Apple’s share price has risen by three quarters so far this year, which has given a large boost to the fund’s performance.

For investors willing to take some risk, the best “steady growth” fund has been the Veritas Steady Growth portfolio, which has made 24pc over the past three years

Ross Ciesla, of Veritas, said the portfolio attempted to take advantage of a world that was changing rapidly. “This year the pandemic accelerated some of these trends, which have been part of our investment discussions for years,” he said. 

One of its holdings, Taiwan Semiconductor Manufacturing, which makes chips for electronic devices such as smartphones, has improved its revenue by 20pc so far this year.

Others prefer to invest with the simple aim of not losing money. For these people, the best low-risk wealth manager has been the little-known Arcrate Multi-Asset Strategy 1, which has returned 16pc over the past three years.

Andrzej Borkowski, of Arcrate, said technology, global healthcare and companies with strong brands catering to the emerging consumer in places such as China had been key themes for the fund over the past few years.

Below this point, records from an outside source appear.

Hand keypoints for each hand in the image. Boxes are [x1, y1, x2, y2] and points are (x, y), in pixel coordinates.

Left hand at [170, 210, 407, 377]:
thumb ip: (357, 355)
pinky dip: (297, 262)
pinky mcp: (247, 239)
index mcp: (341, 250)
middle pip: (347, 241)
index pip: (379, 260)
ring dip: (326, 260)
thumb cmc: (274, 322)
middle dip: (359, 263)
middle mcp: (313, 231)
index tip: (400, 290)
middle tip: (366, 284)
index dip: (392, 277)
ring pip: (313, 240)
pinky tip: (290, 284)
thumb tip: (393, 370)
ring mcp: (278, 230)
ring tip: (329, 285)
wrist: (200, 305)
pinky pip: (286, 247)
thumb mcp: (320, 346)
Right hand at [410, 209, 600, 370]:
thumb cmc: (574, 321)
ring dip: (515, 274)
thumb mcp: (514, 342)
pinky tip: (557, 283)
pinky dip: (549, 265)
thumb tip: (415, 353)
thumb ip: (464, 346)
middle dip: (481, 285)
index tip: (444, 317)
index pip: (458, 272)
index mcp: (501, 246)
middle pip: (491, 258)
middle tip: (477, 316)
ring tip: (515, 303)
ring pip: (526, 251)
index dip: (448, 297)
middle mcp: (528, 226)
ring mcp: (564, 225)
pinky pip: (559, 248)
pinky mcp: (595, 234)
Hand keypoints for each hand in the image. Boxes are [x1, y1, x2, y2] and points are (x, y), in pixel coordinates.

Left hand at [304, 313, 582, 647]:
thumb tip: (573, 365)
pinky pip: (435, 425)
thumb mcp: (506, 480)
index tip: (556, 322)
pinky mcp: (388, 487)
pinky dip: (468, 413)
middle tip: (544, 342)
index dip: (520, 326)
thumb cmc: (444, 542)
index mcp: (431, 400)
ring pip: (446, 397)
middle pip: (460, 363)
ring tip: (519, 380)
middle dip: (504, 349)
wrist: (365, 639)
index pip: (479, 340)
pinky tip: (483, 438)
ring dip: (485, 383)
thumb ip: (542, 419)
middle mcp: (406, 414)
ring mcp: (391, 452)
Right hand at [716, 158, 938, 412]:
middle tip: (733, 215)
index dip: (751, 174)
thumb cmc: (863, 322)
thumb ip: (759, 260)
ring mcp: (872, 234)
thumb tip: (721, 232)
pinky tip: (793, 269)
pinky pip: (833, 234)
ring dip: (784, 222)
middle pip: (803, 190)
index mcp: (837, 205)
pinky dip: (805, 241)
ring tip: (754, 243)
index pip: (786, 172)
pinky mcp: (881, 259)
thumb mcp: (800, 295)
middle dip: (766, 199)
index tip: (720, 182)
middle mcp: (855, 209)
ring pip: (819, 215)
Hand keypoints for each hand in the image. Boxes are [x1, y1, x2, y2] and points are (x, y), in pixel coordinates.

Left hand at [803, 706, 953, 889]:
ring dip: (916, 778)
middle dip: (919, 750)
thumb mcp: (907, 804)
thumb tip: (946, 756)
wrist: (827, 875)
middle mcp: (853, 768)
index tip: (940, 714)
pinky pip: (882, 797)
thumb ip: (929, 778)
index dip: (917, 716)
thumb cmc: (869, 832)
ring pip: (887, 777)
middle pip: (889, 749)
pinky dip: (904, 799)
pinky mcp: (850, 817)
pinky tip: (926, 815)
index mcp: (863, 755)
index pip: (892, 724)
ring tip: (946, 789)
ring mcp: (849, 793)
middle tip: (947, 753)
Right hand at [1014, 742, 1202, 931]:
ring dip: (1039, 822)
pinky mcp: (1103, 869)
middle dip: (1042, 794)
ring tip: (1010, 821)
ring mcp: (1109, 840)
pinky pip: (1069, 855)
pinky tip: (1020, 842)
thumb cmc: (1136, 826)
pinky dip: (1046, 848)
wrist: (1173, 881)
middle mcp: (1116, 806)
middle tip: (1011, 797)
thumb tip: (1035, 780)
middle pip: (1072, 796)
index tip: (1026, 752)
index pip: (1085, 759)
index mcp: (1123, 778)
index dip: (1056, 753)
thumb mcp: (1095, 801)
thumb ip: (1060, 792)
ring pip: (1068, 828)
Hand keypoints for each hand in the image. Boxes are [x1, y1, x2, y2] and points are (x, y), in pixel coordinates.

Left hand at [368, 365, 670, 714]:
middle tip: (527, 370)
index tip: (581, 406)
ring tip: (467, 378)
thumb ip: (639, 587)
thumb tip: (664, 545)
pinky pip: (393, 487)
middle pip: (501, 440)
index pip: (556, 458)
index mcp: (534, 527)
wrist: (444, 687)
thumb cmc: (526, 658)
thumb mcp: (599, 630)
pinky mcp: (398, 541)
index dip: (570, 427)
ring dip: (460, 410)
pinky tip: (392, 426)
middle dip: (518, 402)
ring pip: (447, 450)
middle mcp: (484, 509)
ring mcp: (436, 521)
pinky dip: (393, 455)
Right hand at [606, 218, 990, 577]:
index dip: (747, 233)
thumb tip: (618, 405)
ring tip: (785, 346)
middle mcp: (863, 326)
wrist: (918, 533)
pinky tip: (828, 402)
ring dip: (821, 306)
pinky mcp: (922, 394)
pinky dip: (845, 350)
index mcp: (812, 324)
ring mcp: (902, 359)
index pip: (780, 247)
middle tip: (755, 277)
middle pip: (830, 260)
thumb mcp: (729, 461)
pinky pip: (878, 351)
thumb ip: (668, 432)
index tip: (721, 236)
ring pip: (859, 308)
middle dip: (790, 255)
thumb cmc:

For those investors who linger in the middle of risk and safety, the best “balanced” fund has been the Barclays Private Bank Moderate Risk, which has made 28pc.

Alastair Randall, of Barclays, said this year the fund had performed particularly well as the managers had avoided the temptation to cut risk when the market was falling and resisted the urge to take profits when stocks started to recover.

“As the pandemic unfolded, global lockdowns kicked in and panic hit financial markets, our best investment decision was to make very few changes,” he said.